• Texto apresentado
# # # #
Mercado: SUV, SUV, SUV, Repeat…!
Longe vão os tempos em que as preferências dos consumidores se dividiam entre os pequenos modelos citadinos, as carrinhas (mais) ou as berlinas de 4 portas (menos) dos segmentos C e D, com os restantes a optarem por outras versões de carroçaria menos consensuais ou específicas de um determinado estatuto, fosse de luxo ou de cariz mais desportivo, etc. Vieram depois os MPV e, anos mais tarde e em sequência, os seus descendentes SUV, ou crossover, ou qualquer combinação entre as duas expressões, consoante o marketing de cada construtor. O mundo automóvel começou, então, a mudar por completo, com todos a quererem diferenciar-se dos demais mas tornando-se cada vez mais parecidos com os vizinhos, levando a que a paisagem se tornasse algo – diria bastante, mesmo – monótona.
# # # #
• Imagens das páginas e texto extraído
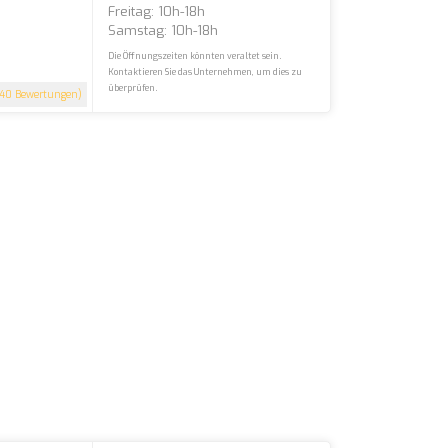
Freitag: 10h-18h
Samstag: 10h-18h
Die Öffnungszeiten könnten veraltet sein.
Kontaktieren Sie das Unternehmen, um dies zu
überprüfen.
40 Bewertungen)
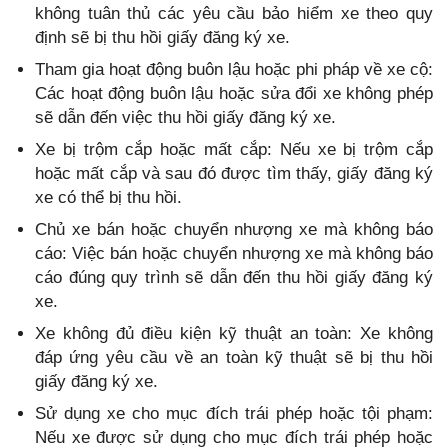
không tuân thủ các yêu cầu bảo hiểm xe theo quy
định sẽ bị thu hồi giấy đăng ký xe.
Tham gia hoạt động buôn lậu hoặc phi pháp về xe cộ:
Các hoạt động buôn lậu hoặc sửa đổi xe không phép
sẽ dẫn đến việc thu hồi giấy đăng ký xe.
Xe bị trộm cắp hoặc mất cắp: Nếu xe bị trộm cắp
hoặc mất cắp và sau đó được tìm thấy, giấy đăng ký
xe có thể bị thu hồi.
Chủ xe bán hoặc chuyển nhượng xe mà không báo
cáo: Việc bán hoặc chuyển nhượng xe mà không báo
cáo đúng quy trình sẽ dẫn đến thu hồi giấy đăng ký
xe.
Xe không đủ điều kiện kỹ thuật an toàn: Xe không
đáp ứng yêu cầu về an toàn kỹ thuật sẽ bị thu hồi
giấy đăng ký xe.
Sử dụng xe cho mục đích trái phép hoặc tội phạm:
Nếu xe được sử dụng cho mục đích trái phép hoặc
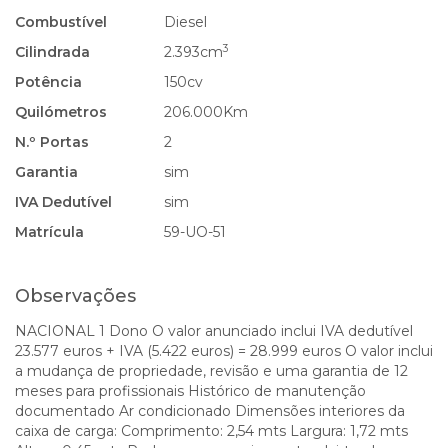
Combustível
Diesel
3
Cilindrada
2.393cm
Potência
150cv
Quilómetros
206.000Km
N.º Portas
2
Garantia
sim
IVA Dedutível
sim
Matrícula
59-UO-51
Observações
NACIONAL 1 Dono O valor anunciado inclui IVA dedutível
23.577 euros + IVA (5.422 euros) = 28.999 euros O valor inclui
a mudança de propriedade, revisão e uma garantia de 12
meses para profissionais Histórico de manutenção
documentado Ar condicionado Dimensões interiores da
caixa de carga: Comprimento: 2,54 mts Largura: 1,72 mts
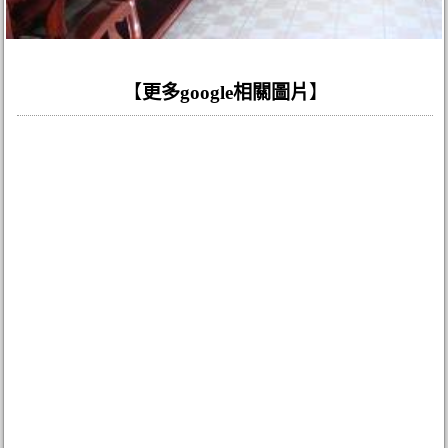
【
更多google相關圖片
】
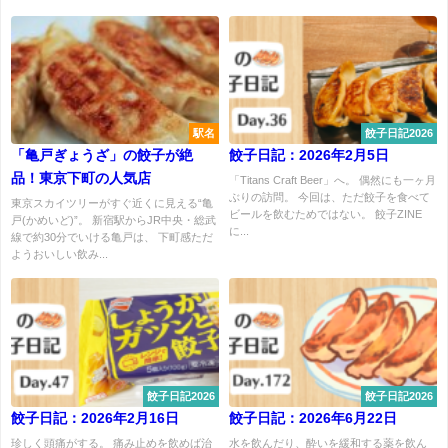
駅名
餃子日記2026
「亀戸ぎょうざ」の餃子が絶
餃子日記：2026年2月5日
品！東京下町の人気店
「Titans Craft Beer」へ。 偶然にも一ヶ月
ぶりの訪問。 今回は、ただ餃子を食べて
東京スカイツリーがすぐ近くに見える“亀
ビールを飲むためではない。 餃子ZINE
戸(かめいど)”。 新宿駅からJR中央・総武
に...
線で約30分でいける亀戸は、 下町感ただ
ようおいしい飲み...
餃子日記2026
餃子日記2026
餃子日記：2026年2月16日
餃子日記：2026年6月22日
珍しく頭痛がする。 痛み止めを飲めば治
水を飲んだり、酔いを緩和する薬を飲ん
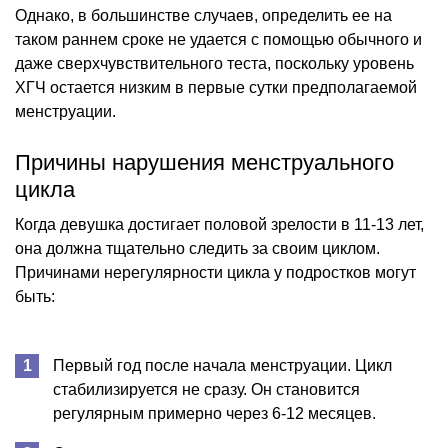
Однако, в большинстве случаев, определить ее на
таком раннем сроке не удается с помощью обычного и
даже сверхчувствительного теста, поскольку уровень
ХГЧ остается низким в первые сутки предполагаемой
менструации.
Причины нарушения менструального
цикла
Когда девушка достигает половой зрелости в 11-13 лет,
она должна тщательно следить за своим циклом.
Причинами нерегулярности цикла у подростков могут
быть:
Первый год после начала менструации. Цикл
стабилизируется не сразу. Он становится
регулярным примерно через 6-12 месяцев.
# # # #
• Complete o seguinte
A. Altere as entradas desde o seu início até à linha que contém "水を飲んだり、酔いを緩和する薬を飲ん", inclusive, substituindo "Quilómetros" por "Quilometragem" e mantendo tudo o resto inalterado. Não inclua as imagens na resposta.
B. Prossiga o texto sobre o predomínio dos SUV no mercado automóvel a partir do ponto em que termina.

• Respostas ao exercício
A.
Freitag: 10h-18h
Samstag: 10h-18h
Die Öffnungszeiten könnten veraltet sein.
Kontaktieren Sie das Unternehmen, um dies zu
überprüfen.
40 Bewertungen)
không tuân thủ các yêu cầu bảo hiểm xe theo quy
định sẽ bị thu hồi giấy đăng ký xe.
Tham gia hoạt động buôn lậu hoặc phi pháp về xe cộ:
Các hoạt động buôn lậu hoặc sửa đổi xe không phép
sẽ dẫn đến việc thu hồi giấy đăng ký xe.
Xe bị trộm cắp hoặc mất cắp: Nếu xe bị trộm cắp
hoặc mất cắp và sau đó được tìm thấy, giấy đăng ký
xe có thể bị thu hồi.
Chủ xe bán hoặc chuyển nhượng xe mà không báo
cáo: Việc bán hoặc chuyển nhượng xe mà không báo
cáo đúng quy trình sẽ dẫn đến thu hồi giấy đăng ký
xe.
Xe không đủ điều kiện kỹ thuật an toàn: Xe không
đáp ứng yêu cầu về an toàn kỹ thuật sẽ bị thu hồi
giấy đăng ký xe.
Sử dụng xe cho mục đích trái phép hoặc tội phạm:
Nếu xe được sử dụng cho mục đích trái phép hoặc
Combustível
Diesel
3
Cilindrada
2.393cm
Potência
150cv
Quilometragem
206.000Km
N.º Portas
2
Garantia
sim
IVA Dedutível
sim
Matrícula
59-UO-51
Observações
NACIONAL 1 Dono O valor anunciado inclui IVA dedutível
23.577 euros + IVA (5.422 euros) = 28.999 euros O valor inclui
a mudança de propriedade, revisão e uma garantia de 12
meses para profissionais Histórico de manutenção
documentado Ar condicionado Dimensões interiores da
caixa de carga: Comprimento: 2,54 mts Largura: 1,72 mts
【
更多google相關圖片
】
駅名
餃子日記2026
「亀戸ぎょうざ」の餃子が絶
餃子日記：2026年2月5日
品！東京下町の人気店
「Titans Craft Beer」へ。 偶然にも一ヶ月
ぶりの訪問。 今回は、ただ餃子を食べて
東京スカイツリーがすぐ近くに見える“亀
ビールを飲むためではない。 餃子ZINE
戸(かめいど)”。 新宿駅からJR中央・総武
に...
線で約30分でいける亀戸は、 下町感ただ
ようおいしい飲み...
餃子日記2026
餃子日記2026
餃子日記：2026年2月16日
餃子日記：2026年6月22日
珍しく頭痛がする。 痛み止めを飲めば治
水を飲んだり、酔いを緩和する薬を飲ん

B.
Ainda sou do tempo em que se olhava para o catálogo de uma qualquer marca automóvel generalista e se viam viaturas de formatos perfeitamente distintos e demarcados. Tínhamos os carros pequeninos, acessíveis aos menos endinheirados – ou mesmo aos mais, caso houvesse pilim para chegar às respectivas versões mais espigadotas – num segmento B que, ano sim, ano não, decorrente das poupanças de cada um e das aberturas dos bancos a empréstimos a perder de vista, dividia a primazia das preferências do povo lusitano com as propostas do patamar seguinte, o segmento C, abrangendo berlinas e respectivas carrinhas, formato de que Portugal era particularmente fã. Surgiram, depois, os monovolumes (ou “Multi Purpose Vehicles”), que foram conquistando as massas, e depois os seus descendentes SUV, a actual coqueluche do mercado automóvel… que já roça o patamar da loucura, a um quase ponto de “Não tens um SUV!? Ah, então não existes!”.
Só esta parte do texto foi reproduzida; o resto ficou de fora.